What postdoctoral fellowship opportunities are available for NC State postdocs?
NC State’s Graduate School reached out to funded postdoc fellows around campus to ask what their experience working as a fellow is like and have organized some of their tips regarding opportunities for securing a fellowship of your own. One of the featured fellows
Oak Ridge Institute for Science and Education (ORISE) Fellowship
ORISE offers postdoctoral fellowships and research opportunities at federal facilities nationwide. ORISE is a Sustaining Member of the National Postdoctoral Association (NPA) and they offer postdoctoral positions in national laboratories and federal research facilities nationwide.
Featured Recipient: Sheila Saia, Biological & Agricultural Engineering
Dr. Saia currently works as a postdoctoral researcher in the Department of Biological and Agricultural Engineering with Dr. Natalie Nelson but from 2017-2019 pursued her ORISE postdoctoral fellowship with the United States Forest Service Southern Research Station in Durham, NC. As an ORISE fellow she combined streamflow (in the hydrology field) and demographic (census) data to better understand communities vulnerable to climate change.

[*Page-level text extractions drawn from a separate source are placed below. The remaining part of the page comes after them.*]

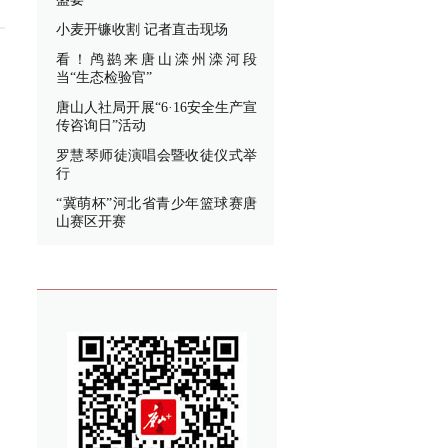
小麦开镰收割 记者直击现场
看！鸬鹚来唐山滦州滦河段
当“生态检验官”
唐山人社局开展“6·16安全生产宣
传咨询日”活动
罗慧琴师徒演唱会暨收徒仪式举
行
“冀萌杯”河北省青少年篮球赛唐
山赛区开赛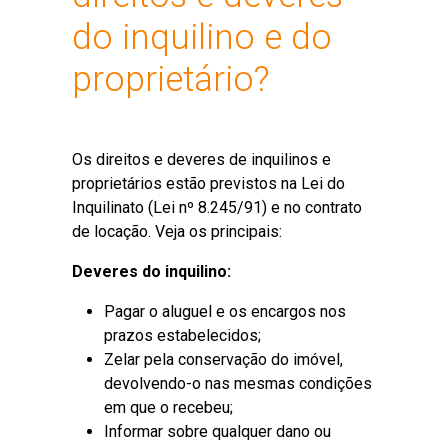
do inquilino e do
proprietário?
Os direitos e deveres de inquilinos e
proprietários estão previstos na Lei do
Inquilinato (Lei nº 8.245/91) e no contrato
de locação. Veja os principais:
Deveres do inquilino:
Pagar o aluguel e os encargos nos
prazos estabelecidos;
Zelar pela conservação do imóvel,
devolvendo-o nas mesmas condições
em que o recebeu;
Informar sobre qualquer dano ou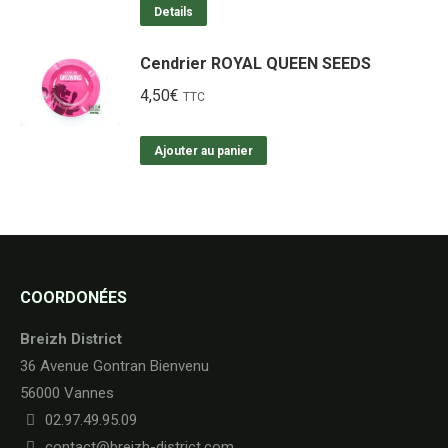
Details
Cendrier ROYAL QUEEN SEEDS
4,50
€
TTC
Ajouter au panier
COORDONÉES
Breizh District
36 Avenue Gontran Bienvenu
56000 Vannes
02.97.49.95.09
contact@breizh-district.com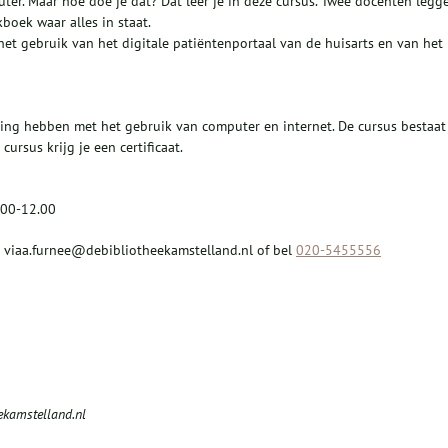
puter. Maar hoe doe je dat? Dat leer je in deze cursus. Twee docenten legg
kboek waar alles in staat.
et gebruik van het digitale patiëntenportaal van de huisarts en van het
ring hebben met het gebruik van computer en internet. De cursus bestaat
ursus krijg je een certificaat.
0.00-12.00
n
viaa.furnee@debibliotheekamstelland.nl of bel
020-5455556
ekamstelland.nl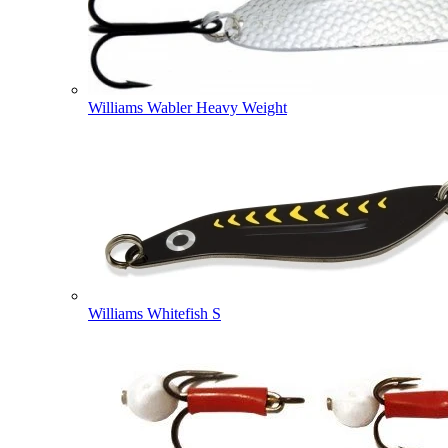
Williams Wabler Heavy Weight
Williams Whitefish S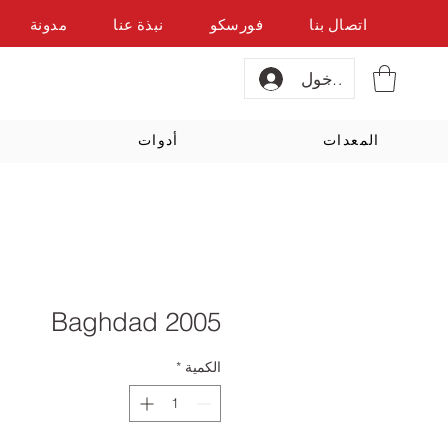
اتصال بنا
فورسكو
نبذة عنا
مدونة
تسجيل الدخول
المعدات
أدوات
Baghdad 2005
الكمية
*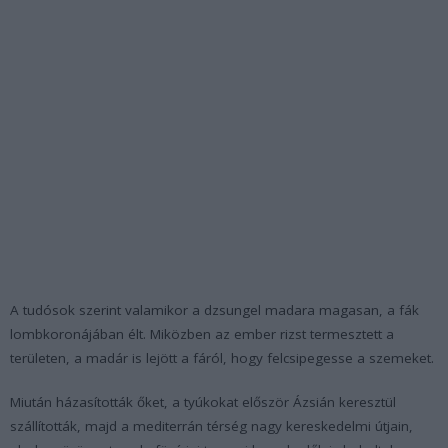
A tudósok szerint valamikor a dzsungel madara magasan, a fák
lombkoronájában élt. Miközben az ember rizst termesztett a
területen, a madár is lejött a fáról, hogy felcsipegesse a szemeket.
Miután házasították őket, a tyúkokat először Ázsián keresztül
szállították, majd a mediterrán térség nagy kereskedelmi útjain,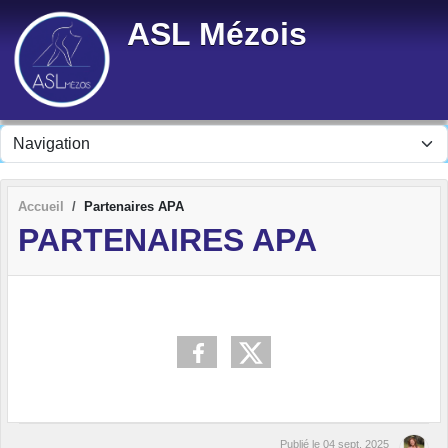
Panneau de gestion des cookies
ASL Mézois
Accueil
Partenaires APA
PARTENAIRES APA
Publié le
04 sept. 2025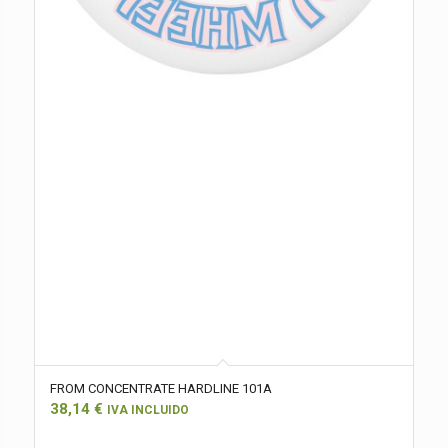
FROM CONCENTRATE HARDLINE 101A
38,14
€
IVA INCLUIDO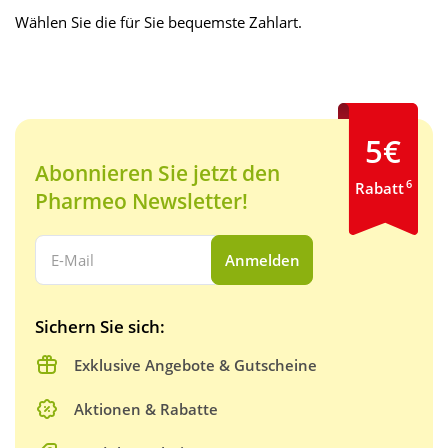
Wählen Sie die für Sie bequemste Zahlart.
5€
Abonnieren Sie jetzt den
6
Rabatt
Pharmeo Newsletter!
Ihre E-Mail Adresse:
Anmelden
Sichern Sie sich:
Exklusive Angebote & Gutscheine
Aktionen & Rabatte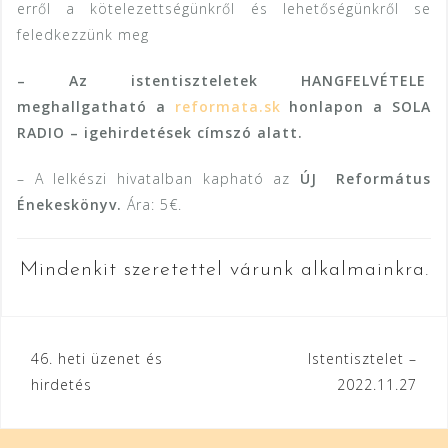
erről a kötelezettségünkről és lehetőségünkről se
feledkezzünk meg
– Az istentiszteletek HANGFELVÉTELE
meghallgatható a
reformata.sk
honlapon a SOLA
RADIO – igehirdetések címszó alatt.
– A lelkészi hivatalban kapható az
ÚJ Református
Énekeskönyv.
Ára: 5€.
Mindenkit szeretettel várunk alkalmainkra.
Bejegyzés
46. heti üzenet és
Istentisztelet –
hirdetés
2022.11.27
navigáció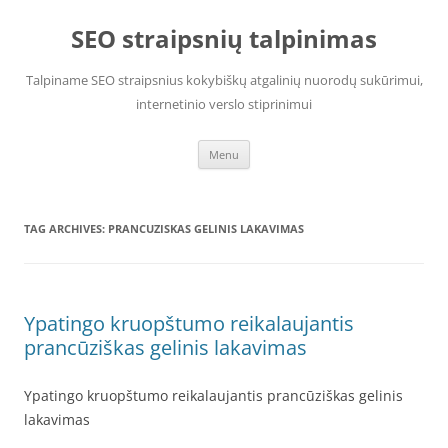
Skip
to
SEO straipsnių talpinimas
content
Talpiname SEO straipsnius kokybiškų atgalinių nuorodų sukūrimui,
internetinio verslo stiprinimui
Menu
TAG ARCHIVES:
PRANCUZISKAS GELINIS LAKAVIMAS
Ypatingo kruopštumo reikalaujantis
prancūziškas gelinis lakavimas
Ypatingo kruopštumo reikalaujantis prancūziškas gelinis
lakavimas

Dr. Saia notes that the ORISE fellowship is meant to provide training for people interested in government work, and it’s open to post-baccalaureate, post-masters, and post-doctoral graduates. Using the ORISE fellowship, Dr. Saia was able to attend several professional development seminars and two major conferences: RStudio 2017 and then the American Geophysical Union in DC 2018 where she presented her work with ORISE. Moving forward, Dr. Saia hopes to continue relating her work in hydrology to human populations.
If you are interested in an ORISE fellowship, Dr. Saia advises you start thinking about and preparing for it at least a year ahead of time. When you fill out the application, be sure to explicitly mention traits they are looking for that you possess. Finally, while this might not be the case for all ORISE fellowships, some might offer information about the group you could be working with. If so, make sure you do research on that group and include that knowledge in your application (such as relating what the lab does to your work and tailoring your letter and resume to that work).